§ **Dokumen Sumber**
Sunday, March 11, 2007

"Sebuah Essay, Jendela Nurani Anak-Anak Sampah"

Di balik jendela nuranimu
Kami orang kumuh dan berdebu
Di balik sinar kasih hatimu
Kami yang terbuang bagai barang sampahan

Reff:
Kunanti hari-hari di bawah sinar kasih mentari
Kunanti hari-hari di bawah sinar kasih mentari

Walau sikut harus berpautan
Kami yang terkulai bagi sinarMu Tuhan


Inilah lagu yang dinyanyikan oleh anak-anak yang tinggal di lingkungan Tempat Pembuangan Akhir (TPA) Bantar Gebang, Bekasi. Lagu ini telah menjadi semacam mars bagi mereka. Lagu ini mulai di populerkan oleh Sanggar “Satu Untuk Semua”, tempat anak-anak tersebut belajar sambil bermain. Di iringi piano kecil, anak-anak ini melantunkan lagu “Jendela Nurani” (ciptaan Lukman; mantan anak sanggar) dengan begitu bersemangat.

§ **Tugas Anda**
1 > Menurut esai tentang anak-anak TPA Bantar Gebang, siapa pencipta lagu "Jendela Nurani"?
2 > Tolong lanjutkan esai tentang anak-anak TPA Bantar Gebang setelah kalimat terakhirnya.

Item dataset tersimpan
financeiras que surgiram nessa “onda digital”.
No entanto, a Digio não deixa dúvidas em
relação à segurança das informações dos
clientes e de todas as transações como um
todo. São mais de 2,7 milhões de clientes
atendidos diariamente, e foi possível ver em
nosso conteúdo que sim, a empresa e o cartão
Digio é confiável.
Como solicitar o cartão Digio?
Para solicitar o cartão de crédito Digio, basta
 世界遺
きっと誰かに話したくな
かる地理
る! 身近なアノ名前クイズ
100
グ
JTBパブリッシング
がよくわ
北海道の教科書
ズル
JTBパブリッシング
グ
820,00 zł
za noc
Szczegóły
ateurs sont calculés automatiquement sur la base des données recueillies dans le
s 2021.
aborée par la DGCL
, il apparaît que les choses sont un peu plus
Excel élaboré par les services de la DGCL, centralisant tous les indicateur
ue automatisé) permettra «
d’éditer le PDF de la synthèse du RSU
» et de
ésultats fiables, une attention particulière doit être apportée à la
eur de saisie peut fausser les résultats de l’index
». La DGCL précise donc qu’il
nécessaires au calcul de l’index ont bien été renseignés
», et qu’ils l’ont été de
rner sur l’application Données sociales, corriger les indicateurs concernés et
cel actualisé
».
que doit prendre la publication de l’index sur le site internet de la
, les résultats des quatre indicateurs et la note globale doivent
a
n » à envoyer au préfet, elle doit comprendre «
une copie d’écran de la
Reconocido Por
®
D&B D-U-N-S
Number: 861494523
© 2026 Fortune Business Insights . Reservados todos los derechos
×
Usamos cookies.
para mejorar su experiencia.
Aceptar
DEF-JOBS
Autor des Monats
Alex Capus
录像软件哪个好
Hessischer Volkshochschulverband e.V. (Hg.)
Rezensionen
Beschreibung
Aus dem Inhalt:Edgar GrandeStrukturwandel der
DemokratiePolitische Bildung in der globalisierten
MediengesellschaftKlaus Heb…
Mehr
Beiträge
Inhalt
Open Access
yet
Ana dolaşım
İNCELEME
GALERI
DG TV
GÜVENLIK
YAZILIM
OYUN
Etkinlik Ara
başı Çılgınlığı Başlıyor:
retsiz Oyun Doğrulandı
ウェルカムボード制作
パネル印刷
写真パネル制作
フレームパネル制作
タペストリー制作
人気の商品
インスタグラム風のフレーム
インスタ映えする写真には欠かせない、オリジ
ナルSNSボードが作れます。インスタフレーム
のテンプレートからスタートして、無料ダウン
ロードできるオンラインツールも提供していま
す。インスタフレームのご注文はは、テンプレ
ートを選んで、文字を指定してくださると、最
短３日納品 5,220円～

§ **Jawaban Kegiatan**
1 > Lukman, seorang mantan anak sanggar.

2 >
Walau beberapa diantara mereka (baca: anak-anak sanggar) bukanlah anak pemulung, perkawanan mereka ternyata tidak mengenal strata. Buktinya, anak anak ini -baik pemulung maupun tidak- selalu berkumpul setiap hari Minggu di sebuah sanggar yang berdiri tahun 2005 lalu. Kemunculannya pun sempat didukung oleh sebuah stasiun tivi swasta dalam pengadaan sekretariat.

Di sanggar inilah mereka mendapat pendidikan informal yang tidak mereka dapatkan di sekolah maupun di rumah. Di sanggar berukuran 7x5 m ini anak-anak diajarkan bagaimana caranya membaca dan menulis, bahasa Inggris, bernyanyi, memainkan alat musik, berpikir kreatif dan mengolah sisa-sisa/ limbah rumah tangga.

Untuk kegiatan yang terakhir ini, telah menjadi semacam “ikon” kegiatan anak-anak disini. Pasalnya, pertama kali menjejakkan kaki di sanggar yang berlokasi di Jl. Naragong Pangkalan V, Bantar gebang, Bekasi, kita akan disuguhi aneka kerajinan buatan anak-anak ini. Mulai dari pintu masuk sampai dalam ruangan, semua dipenuhi bermacam-macam kreasi olahan tangan, seperti; lukisan dari bahan goni, wayang kardus, kotak aneka warna, maket dari gabus, hiasan dinding dan kerajinan dari ranting kering.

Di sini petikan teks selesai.